Records for this task
—————
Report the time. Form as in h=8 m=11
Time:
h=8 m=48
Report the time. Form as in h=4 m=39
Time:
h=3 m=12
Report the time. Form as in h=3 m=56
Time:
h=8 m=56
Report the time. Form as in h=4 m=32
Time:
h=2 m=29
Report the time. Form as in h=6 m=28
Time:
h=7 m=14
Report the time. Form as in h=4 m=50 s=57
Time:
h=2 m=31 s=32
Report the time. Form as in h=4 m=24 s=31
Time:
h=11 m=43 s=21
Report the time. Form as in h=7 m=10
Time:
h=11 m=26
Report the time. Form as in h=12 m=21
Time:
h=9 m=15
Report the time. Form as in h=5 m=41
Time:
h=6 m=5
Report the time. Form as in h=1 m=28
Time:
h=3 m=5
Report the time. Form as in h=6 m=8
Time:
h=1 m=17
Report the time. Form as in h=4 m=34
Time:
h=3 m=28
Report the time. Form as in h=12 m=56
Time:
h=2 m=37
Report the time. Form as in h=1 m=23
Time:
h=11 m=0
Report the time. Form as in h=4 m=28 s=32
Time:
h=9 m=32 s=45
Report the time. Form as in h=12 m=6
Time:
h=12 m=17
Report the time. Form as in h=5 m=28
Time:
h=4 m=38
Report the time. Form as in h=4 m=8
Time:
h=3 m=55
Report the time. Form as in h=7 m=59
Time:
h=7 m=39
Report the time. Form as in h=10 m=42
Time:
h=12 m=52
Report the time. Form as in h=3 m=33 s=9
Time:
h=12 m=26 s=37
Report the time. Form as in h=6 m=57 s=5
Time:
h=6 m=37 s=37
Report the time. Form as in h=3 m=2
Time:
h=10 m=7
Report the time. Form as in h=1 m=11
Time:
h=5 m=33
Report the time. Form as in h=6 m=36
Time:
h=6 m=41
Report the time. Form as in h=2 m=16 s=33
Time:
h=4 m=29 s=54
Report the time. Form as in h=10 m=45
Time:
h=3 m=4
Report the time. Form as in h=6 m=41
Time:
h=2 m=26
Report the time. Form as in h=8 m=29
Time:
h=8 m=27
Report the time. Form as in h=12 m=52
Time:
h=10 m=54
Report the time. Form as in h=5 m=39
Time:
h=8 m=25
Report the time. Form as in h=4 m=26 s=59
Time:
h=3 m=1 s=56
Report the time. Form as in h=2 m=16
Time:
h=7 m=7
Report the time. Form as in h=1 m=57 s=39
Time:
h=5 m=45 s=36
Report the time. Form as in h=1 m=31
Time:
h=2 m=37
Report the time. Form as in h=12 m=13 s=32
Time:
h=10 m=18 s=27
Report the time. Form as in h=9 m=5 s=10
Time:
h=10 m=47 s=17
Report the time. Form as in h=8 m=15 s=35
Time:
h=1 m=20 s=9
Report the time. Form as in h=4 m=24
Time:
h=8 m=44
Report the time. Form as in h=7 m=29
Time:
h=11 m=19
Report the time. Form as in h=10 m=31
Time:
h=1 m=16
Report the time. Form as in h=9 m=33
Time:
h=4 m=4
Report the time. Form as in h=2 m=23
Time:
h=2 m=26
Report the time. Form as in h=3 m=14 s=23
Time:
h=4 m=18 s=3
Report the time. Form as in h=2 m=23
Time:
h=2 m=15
—————
Problem description
Copy all of the records above word for word, keeping every line unchanged.

Expected answer
Report the time. Form as in h=8 m=11
Time:
h=8 m=48
Report the time. Form as in h=4 m=39
Time:
h=3 m=12
Report the time. Form as in h=3 m=56
Time:
h=8 m=56
Report the time. Form as in h=4 m=32
Time:
h=2 m=29
Report the time. Form as in h=6 m=28
Time:
h=7 m=14
Report the time. Form as in h=4 m=50 s=57
Time:
h=2 m=31 s=32
Report the time. Form as in h=4 m=24 s=31
Time:
h=11 m=43 s=21
Report the time. Form as in h=7 m=10
Time:
h=11 m=26
Report the time. Form as in h=12 m=21
Time:
h=9 m=15
Report the time. Form as in h=5 m=41
Time:
h=6 m=5
Report the time. Form as in h=1 m=28
Time:
h=3 m=5
Report the time. Form as in h=6 m=8
Time:
h=1 m=17
Report the time. Form as in h=4 m=34
Time:
h=3 m=28
Report the time. Form as in h=12 m=56
Time:
h=2 m=37
Report the time. Form as in h=1 m=23
Time:
h=11 m=0
Report the time. Form as in h=4 m=28 s=32
Time:
h=9 m=32 s=45
Report the time. Form as in h=12 m=6
Time:
h=12 m=17
Report the time. Form as in h=5 m=28
Time:
h=4 m=38
Report the time. Form as in h=4 m=8
Time:
h=3 m=55
Report the time. Form as in h=7 m=59
Time:
h=7 m=39
Report the time. Form as in h=10 m=42
Time:
h=12 m=52
Report the time. Form as in h=3 m=33 s=9
Time:
h=12 m=26 s=37
Report the time. Form as in h=6 m=57 s=5
Time:
h=6 m=37 s=37
Report the time. Form as in h=3 m=2
Time:
h=10 m=7
Report the time. Form as in h=1 m=11
Time:
h=5 m=33
Report the time. Form as in h=6 m=36
Time:
h=6 m=41
Report the time. Form as in h=2 m=16 s=33
Time:
h=4 m=29 s=54
Report the time. Form as in h=10 m=45
Time:
h=3 m=4
Report the time. Form as in h=6 m=41
Time:
h=2 m=26
Report the time. Form as in h=8 m=29
Time:
h=8 m=27
Report the time. Form as in h=12 m=52
Time:
h=10 m=54
Report the time. Form as in h=5 m=39
Time:
h=8 m=25
Report the time. Form as in h=4 m=26 s=59
Time:
h=3 m=1 s=56
Report the time. Form as in h=2 m=16
Time:
h=7 m=7
Report the time. Form as in h=1 m=57 s=39
Time:
h=5 m=45 s=36
Report the time. Form as in h=1 m=31
Time:
h=2 m=37
Report the time. Form as in h=12 m=13 s=32
Time:
h=10 m=18 s=27
Report the time. Form as in h=9 m=5 s=10
Time:
h=10 m=47 s=17
Report the time. Form as in h=8 m=15 s=35
Time:
h=1 m=20 s=9
Report the time. Form as in h=4 m=24
Time:
h=8 m=44
Report the time. Form as in h=7 m=29
Time:
h=11 m=19
Report the time. Form as in h=10 m=31
Time:
h=1 m=16
Report the time. Form as in h=9 m=33
Time:
h=4 m=4
Report the time. Form as in h=2 m=23
Time:
h=2 m=26
Report the time. Form as in h=3 m=14 s=23
Time:
h=4 m=18 s=3
Report the time. Form as in h=2 m=23
Time:
h=2 m=15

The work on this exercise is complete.